Your response should reproduce every line of the entries that contains the word "FeatureCollection".

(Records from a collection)
-.-.-

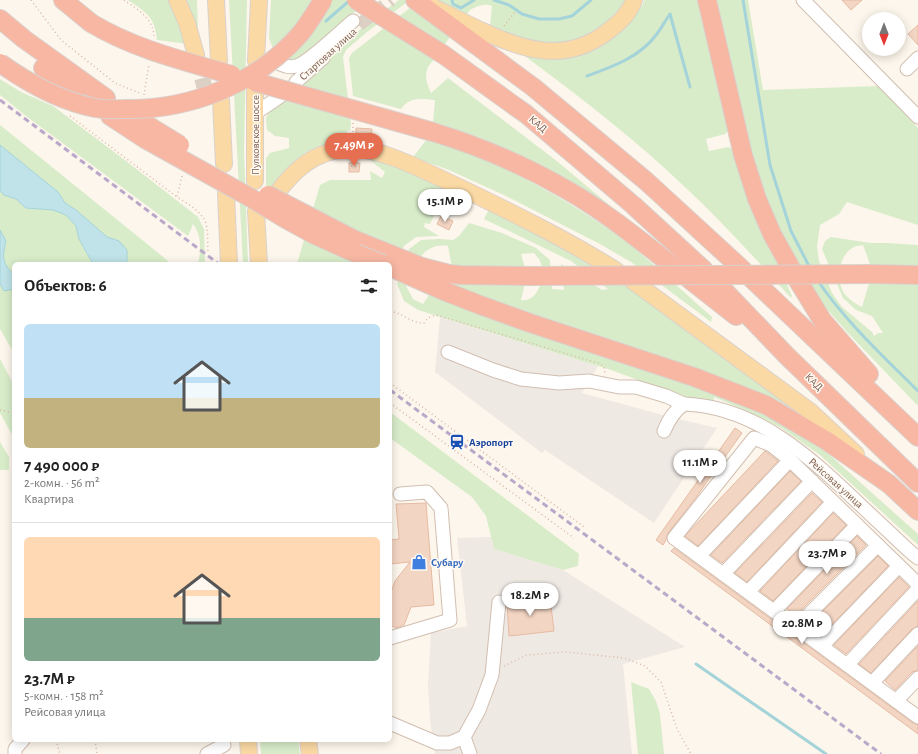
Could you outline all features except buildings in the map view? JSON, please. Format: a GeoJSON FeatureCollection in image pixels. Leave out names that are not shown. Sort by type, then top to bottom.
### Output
{"type":"FeatureCollection","features":[{"type":"Feature","properties":{"kind":"highway"},"geometry":{"type":"LineString","coordinates":[[63,0],[91,23],[105,31],[155,52],[232,75]]}},
{"type":"Feature","properties":{"kind":"highway"},"geometry":{"type":"LineString","coordinates":[[0,63],[32,85],[54,95],[96,108],[142,109],[170,106],[190,102],[213,94],[249,76],[285,49],[301,32],[323,0]]}},
{"type":"Feature","properties":{"kind":"highway","name":"КАД"},"geometry":{"type":"LineString","coordinates":[[356,0],[444,55],[526,114],[633,205],[696,274],[788,356],[918,483]]}},
{"type":"Feature","properties":{"kind":"highway"},"geometry":{"type":"LineString","coordinates":[[415,0],[533,87],[646,181],[747,274],[917,436]]}},
{"type":"Feature","properties":{"kind":"highway"},"geometry":{"type":"LineString","coordinates":[[707,0],[743,155],[757,199],[772,234],[822,320],[856,361],[896,402],[917,436]]}},
{"type":"Feature","properties":{"kind":"highway"},"geometry":{"type":"LineString","coordinates":[[0,19],[24,39],[106,98]]}},
{"type":"Feature","properties":{"kind":"highway"},"geometry":{"type":"LineString","coordinates":[[0,34],[76,93]]}},
{"type":"Feature","properties":{"kind":"highway"},"geometry":{"type":"LineString","coordinates":[[255,85],[433,132],[461,141],[496,154],[567,190],[696,274],[788,356]]}},
{"type":"Feature","properties":{"kind":"highway"},"geometry":{"type":"LineString","coordinates":[[110,116],[148,133],[353,239],[422,267],[449,274],[532,276],[918,275]]}},
{"type":"Feature","properties":{"kind":"highway"},"geometry":{"type":"LineString","coordinates":[[136,118],[148,133],[303,228],[348,250],[378,262]]}},
{"type":"Feature","properties":{"kind":"highway"},"geometry":{"type":"LineString","coordinates":[[392,268],[444,291],[530,323],[694,377],[766,405],[827,441],[889,484],[918,511]]}},
{"type":"Feature","properties":{"kind":"main road"},"geometry":{"type":"LineString","coordinates":[[177,0],[187,23],[196,55]]}},
{"type":"Feature","properties":{"kind":"main road"},"geometry":{"type":"LineString","coordinates":[[209,0],[217,31]]}},
{"type":"Feature","properties":{"kind":"main road"},"geometry":{"type":"LineString","coordinates":[[216,0],[218,61]]}},
{"type":"Feature","properties":{"kind":"main road"},"geometry":{"type":"LineString","coordinates":[[259,0],[256,39],[261,57]]}},
{"type":"Feature","properties":{"kind":"main road"},"geometry":{"type":"LineString","coordinates":[[420,0],[531,50],[558,51],[588,44],[624,18],[634,0]]}},
{"type":"Feature","properties":{"kind":"main road","name":"Пулковское шоссе"},"geometry":{"type":"LineString","coordinates":[[255,85],[255,181]]}},
{"type":"Feature","properties":{"kind":"main road"},"geometry":{"type":"LineString","coordinates":[[215,102],[224,161]]}},
{"type":"Feature","properties":{"kind":"main road"},"geometry":{"type":"LineString","coordinates":[[277,193],[299,167],[323,153],[346,148],[368,150],[412,165],[520,216],[582,248],[623,275],[811,412],[889,484]]}},
{"type":"Feature","properties":{"kind":"main road"},"geometry":{"type":"LineString","coordinates":[[226,193],[229,262]]}},
{"type":"Feature","properties":{"kind":"main road"},"geometry":{"type":"LineString","coordinates":[[258,215],[259,262]]}},
{"type":"Feature","properties":{"kind":"main road"},"geometry":{"type":"LineString","coordinates":[[308,742],[310,754]]}},
{"type":"Feature","properties":{"kind":"street"},"geometry":{"type":"LineString","coordinates":[[803,0],[918,117]]}},
{"type":"Feature","properties":{"kind":"street","name":"Стартовая улица"},"geometry":{"type":"LineString","coordinates":[[280,64],[289,67],[297,66],[306,62],[356,23],[296,82]]}},
{"type":"Feature","properties":{"kind":"street"},"geometry":{"type":"LineString","coordinates":[[907,70],[918,60]]}},
{"type":"Feature","properties":{"kind":"street"},"geometry":{"type":"LineString","coordinates":[[254,114],[282,95]]}},
{"type":"Feature","properties":{"kind":"street","name":"Рейсовая улица"},"geometry":{"type":"LineString","coordinates":[[448,352],[493,370],[521,379],[559,383],[589,381],[619,387],[636,387],[666,396],[684,404],[712,407],[780,436],[810,459],[918,558]]}},
{"type":"Feature","properties":{"kind":"street"},"geometry":{"type":"LineString","coordinates":[[664,430],[670,417],[677,408],[684,404]]}},
{"type":"Feature","properties":{"kind":"street"},"geometry":{"type":"LineString","coordinates":[[917,714],[896,701],[674,538],[754,438],[771,445],[790,460],[918,584]]}},
{"type":"Feature","properties":{"kind":"street"},"geometry":{"type":"LineString","coordinates":[[699,556],[790,460]]}},
{"type":"Feature","properties":{"kind":"street"},"geometry":{"type":"LineString","coordinates":[[723,574],[812,481]]}},
{"type":"Feature","properties":{"kind":"street"},"geometry":{"type":"LineString","coordinates":[[392,637],[450,620],[441,508],[427,492],[400,494]]}},
{"type":"Feature","properties":{"kind":"street"},"geometry":{"type":"LineString","coordinates":[[748,592],[833,502]]}},
{"type":"Feature","properties":{"kind":"street"},"geometry":{"type":"LineString","coordinates":[[774,611],[857,525]]}},
{"type":"Feature","properties":{"kind":"street"},"geometry":{"type":"LineString","coordinates":[[796,628],[878,545]]}},
{"type":"Feature","properties":{"kind":"street"},"geometry":{"type":"LineString","coordinates":[[822,646],[899,566]]}},
{"type":"Feature","properties":{"kind":"street"},"geometry":{"type":"LineString","coordinates":[[847,665],[918,589]]}},
{"type":"Feature","properties":{"kind":"street"},"geometry":{"type":"LineString","coordinates":[[392,724],[437,743],[450,743],[464,737],[479,710],[492,675],[499,602]]}},
{"type":"Feature","properties":{"kind":"street"},"geometry":{"type":"LineString","coordinates":[[872,683],[918,634]]}},
{"type":"Feature","properties":{"kind":"street"},"geometry":{"type":"LineString","coordinates":[[896,701],[918,678]]}},
{"type":"Feature","properties":{"kind":"street"},"geometry":{"type":"LineString","coordinates":[[464,737],[470,754]]}},
{"type":"Feature","properties":{"kind":"street"},"geometry":{"type":"LineString","coordinates":[[15,754],[15,749],[21,742]]}},
{"type":"Feature","properties":{"kind":"street"},"geometry":{"type":"LineString","coordinates":[[207,754],[224,746]]}},
{"type":"Feature","properties":{"kind":"path"},"geometry":{"type":"LineString","coordinates":[[31,0],[61,40],[115,83]]}},
{"type":"Feature","properties":{"kind":"path"},"geometry":{"type":"LineString","coordinates":[[124,0],[148,18],[153,30],[154,40]]}},
{"type":"Feature","properties":{"kind":"path"},"geometry":{"type":"LineString","coordinates":[[498,34],[515,12]]}},
{"type":"Feature","properties":{"kind":"path"},"geometry":{"type":"LineString","coordinates":[[144,95],[150,61]]}},
{"type":"Feature","properties":{"kind":"path"},"geometry":{"type":"LineString","coordinates":[[66,113],[194,209],[205,220],[207,228],[208,251]]}},
{"type":"Feature","properties":{"kind":"path"},"geometry":{"type":"LineString","coordinates":[[353,119],[353,137]]}},
{"type":"Feature","properties":{"kind":"path"},"geometry":{"type":"LineString","coordinates":[[358,135],[363,135]]}},
{"type":"Feature","properties":{"kind":"path"},"geometry":{"type":"LineString","coordinates":[[351,166],[358,167]]}},
{"type":"Feature","properties":{"kind":"path"},"geometry":{"type":"LineString","coordinates":[[177,197],[183,173]]}},
{"type":"Feature","properties":{"kind":"path"},"geometry":{"type":"LineString","coordinates":[[392,311],[397,312],[416,322],[424,322],[436,314],[601,364],[604,367],[608,384]]}},
{"type":"Feature","properties":{"kind":"path"},"geometry":{"type":"LineString","coordinates":[[392,384],[584,527]]}},
{"type":"Feature","properties":{"kind":"path"},"geometry":{"type":"LineString","coordinates":[[392,404],[574,538]]}},
{"type":"Feature","properties":{"kind":"path"},"geometry":{"type":"LineString","coordinates":[[0,410],[12,412]]}},
{"type":"Feature","properties":{"kind":"path"},"geometry":{"type":"LineString","coordinates":[[492,675],[504,666],[527,655],[566,652],[624,658],[646,666],[661,682],[677,729],[691,754]]}},
{"type":"Feature","properties":{"kind":"path"},"geometry":{"type":"LineString","coordinates":[[57,742],[60,754]]}},
{"type":"Feature","properties":{"kind":"path"},"geometry":{"type":"LineString","coordinates":[[95,742],[97,754]]}},
{"type":"Feature","properties":{"kind":"shaded area"},"geometry":{"type":"Polygon","coordinates":[[[440,317],[598,366],[582,393],[717,428],[654,523],[545,450],[542,453],[435,372],[440,317]]]}},
{"type":"Feature","properties":{"kind":"shaded area"},"geometry":{"type":"Polygon","coordinates":[[[491,537],[494,549],[563,570],[685,647],[623,664],[632,754],[435,754],[430,720],[428,685],[431,633],[467,626],[457,538],[491,537]]]}},
{"type":"Feature","properties":{"kind":"green space"},"geometry":{"type":"Polygon","coordinates":[[[128,0],[170,0],[188,44],[157,40],[154,26],[149,16],[128,0]]]}},
{"type":"Feature","properties":{"kind":"green space"},"geometry":{"type":"Polygon","coordinates":[[[185,0],[197,0],[198,32],[196,32],[185,0]]]}},
{"type":"Feature","properties":{"kind":"green space"},"geometry":{"type":"Polygon","coordinates":[[[229,0],[247,0],[244,151],[248,262],[243,262],[229,0]]]}},
{"type":"Feature","properties":{"kind":"green space"},"geometry":{"type":"Polygon","coordinates":[[[271,0],[368,0],[308,54],[289,63],[275,54],[269,38],[271,0]]]}},
{"type":"Feature","properties":{"kind":"green space"},"geometry":{"type":"Polygon","coordinates":[[[399,0],[410,0],[367,32],[346,50],[343,57],[351,124],[350,131],[347,130],[347,133],[350,134],[351,141],[322,145],[301,156],[283,173],[266,196],[266,158],[270,153],[289,148],[289,138],[275,136],[267,130],[266,118],[271,108],[363,27],[399,0]]]}},
{"type":"Feature","properties":{"kind":"green space"},"geometry":{"type":"Polygon","coordinates":[[[420,0],[629,0],[613,20],[600,31],[571,40],[547,43],[536,42],[515,36],[490,26],[492,6],[478,6],[470,10],[428,67],[426,74],[427,83],[431,93],[448,78],[558,162],[608,204],[606,206],[520,156],[481,138],[433,122],[435,100],[412,100],[401,109],[353,96],[349,58],[352,53],[420,0]]]}},
{"type":"Feature","properties":{"kind":"green space"},"geometry":{"type":"Polygon","coordinates":[[[644,0],[697,0],[703,20],[728,131],[725,134],[706,139],[709,151],[728,147],[733,149],[756,216],[792,296],[791,298],[727,228],[667,170],[606,118],[522,54],[577,55],[596,49],[626,28],[643,4],[644,0]]]}},
{"type":"Feature","properties":{"kind":"green space"},"geometry":{"type":"Polygon","coordinates":[[[716,0],[748,0],[763,90],[878,86],[918,128],[918,225],[847,202],[839,214],[820,225],[817,247],[819,261],[832,293],[842,307],[872,332],[874,336],[878,333],[883,333],[872,316],[856,310],[843,298],[822,249],[825,241],[831,237],[871,243],[918,245],[918,270],[871,267],[863,245],[854,247],[845,255],[839,275],[841,288],[844,293],[862,307],[870,280],[918,280],[918,406],[849,334],[818,299],[775,224],[755,174],[716,0]]]}},
{"type":"Feature","properties":{"kind":"green space"},"geometry":{"type":"Polygon","coordinates":[[[0,79],[21,92],[53,106],[198,217],[204,229],[205,262],[198,262],[200,243],[198,233],[193,224],[188,236],[0,95],[0,79]]]}},
{"type":"Feature","properties":{"kind":"green space"},"geometry":{"type":"Polygon","coordinates":[[[0,125],[169,262],[127,262],[119,241],[107,237],[76,210],[65,203],[58,192],[0,145],[0,125]]]}},
{"type":"Feature","properties":{"kind":"green space"},"geometry":{"type":"Polygon","coordinates":[[[427,139],[466,152],[495,164],[569,203],[629,244],[712,317],[711,322],[631,262],[600,244],[506,196],[449,170],[413,157],[427,139]]]}},
{"type":"Feature","properties":{"kind":"green space"},"geometry":{"type":"Polygon","coordinates":[[[371,159],[425,177],[455,192],[450,203],[430,194],[427,201],[437,209],[430,224],[425,223],[424,227],[439,236],[416,237],[404,246],[392,267],[392,262],[298,262],[320,185],[330,180],[371,180],[370,171],[382,178],[385,172],[371,161],[371,159]]]}},
{"type":"Feature","properties":{"kind":"green space"},"geometry":{"type":"Polygon","coordinates":[[[0,191],[4,195],[16,199],[26,208],[53,210],[66,215],[76,226],[79,239],[92,262],[12,262],[12,273],[4,260],[6,241],[0,230],[0,191]]]}},
{"type":"Feature","properties":{"kind":"green space"},"geometry":{"type":"Polygon","coordinates":[[[490,207],[593,259],[789,405],[788,408],[745,387],[450,287],[443,280],[525,283],[521,300],[527,300],[537,293],[540,287],[542,267],[540,260],[534,253],[521,254],[526,271],[452,268],[448,246],[431,248],[420,257],[406,286],[413,299],[423,304],[429,295],[715,391],[785,422],[823,449],[918,534],[918,545],[820,455],[783,429],[752,413],[714,397],[713,403],[693,399],[611,370],[418,310],[404,301],[397,284],[409,249],[421,240],[453,240],[459,236],[469,223],[502,233],[536,248],[550,260],[552,289],[564,290],[561,264],[602,290],[608,289],[571,261],[484,219],[490,207]]]}},
{"type":"Feature","properties":{"kind":"green space"},"geometry":{"type":"Polygon","coordinates":[[[0,284],[4,291],[12,289],[12,350],[0,329],[0,284]]]}},
{"type":"Feature","properties":{"kind":"green space"},"geometry":{"type":"Polygon","coordinates":[[[0,359],[12,381],[12,434],[0,413],[0,359]]]}},
{"type":"Feature","properties":{"kind":"green space"},"geometry":{"type":"Polygon","coordinates":[[[392,414],[579,554],[578,566],[563,570],[494,549],[486,516],[472,497],[392,439],[392,414]]]}},
{"type":"Feature","properties":{"kind":"green space"},"geometry":{"type":"Polygon","coordinates":[[[0,442],[9,457],[9,470],[0,470],[0,442]]]}},
{"type":"Feature","properties":{"kind":"green space"},"geometry":{"type":"Polygon","coordinates":[[[631,682],[649,689],[656,701],[660,714],[664,754],[638,754],[631,682]]]}},
{"type":"Feature","properties":{"kind":"green space"},"geometry":{"type":"Polygon","coordinates":[[[260,742],[298,742],[300,754],[261,754],[260,742]]]}},
{"type":"Feature","properties":{"kind":"water"},"geometry":{"type":"Polygon","coordinates":[[[0,145],[58,192],[65,203],[76,210],[107,237],[119,241],[127,250],[127,262],[92,262],[79,239],[76,226],[66,215],[53,210],[26,208],[16,199],[4,195],[0,191],[0,145]]]}},
{"type":"Feature","properties":{"kind":"water"},"geometry":{"type":"Polygon","coordinates":[[[0,230],[6,241],[4,260],[12,273],[12,289],[4,291],[0,284],[0,230]]]}},
{"type":"Feature","properties":{"kind":"waterway"},"geometry":{"type":"LineString","coordinates":[[326,21],[350,0]]}},
{"type":"Feature","properties":{"kind":"waterway"},"geometry":{"type":"LineString","coordinates":[[452,0],[453,4],[461,8],[474,0]]}},
{"type":"Feature","properties":{"kind":"waterway"},"geometry":{"type":"LineString","coordinates":[[494,0],[509,5],[522,14],[539,19],[559,19],[572,16],[591,0]]}},
{"type":"Feature","properties":{"kind":"waterway"},"geometry":{"type":"LineString","coordinates":[[743,0],[770,165],[791,231],[810,268]]}},
{"type":"Feature","properties":{"kind":"waterway"},"geometry":{"type":"LineString","coordinates":[[587,76],[616,65],[634,55],[649,43],[660,30],[670,14],[690,87]]}},
{"type":"Feature","properties":{"kind":"waterway"},"geometry":{"type":"LineString","coordinates":[[818,281],[853,325],[918,391]]}},
{"type":"Feature","properties":{"kind":"waterway"},"geometry":{"type":"LineString","coordinates":[[696,664],[826,754]]}},
{"type":"Feature","properties":{"kind":"tunnel"},"geometry":{"type":"LineString","coordinates":[[359,25],[391,0]]}},
{"type":"Feature","properties":{"kind":"tunnel"},"geometry":{"type":"LineString","coordinates":[[196,55],[209,104]]}},
{"type":"Feature","properties":{"kind":"railway"},"geometry":{"type":"LineString","coordinates":[[0,100],[216,262]]}},
{"type":"Feature","properties":{"kind":"railway"},"geometry":{"type":"LineString","coordinates":[[392,391],[881,754]]}},
{"type":"Feature","properties":{"kind":"place","name":"Аэропорт"},"geometry":{"type":"Point","coordinates":[457,442]}},
{"type":"Feature","properties":{"kind":"place","name":"Субару"},"geometry":{"type":"Point","coordinates":[419,562]}}]}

-.-.-

Finished exercise »
Could you outline all features except buildings in the map view? JSON, please. Format: a GeoJSON FeatureCollection in image pixels. Leave out names that are not shown. Sort by type, then top to bottom.
{"type":"FeatureCollection","features":[{"type":"Feature","properties":{"kind":"highway"},"geometry":{"type":"LineString","coordinates":[[63,0],[91,23],[105,31],[155,52],[232,75]]}},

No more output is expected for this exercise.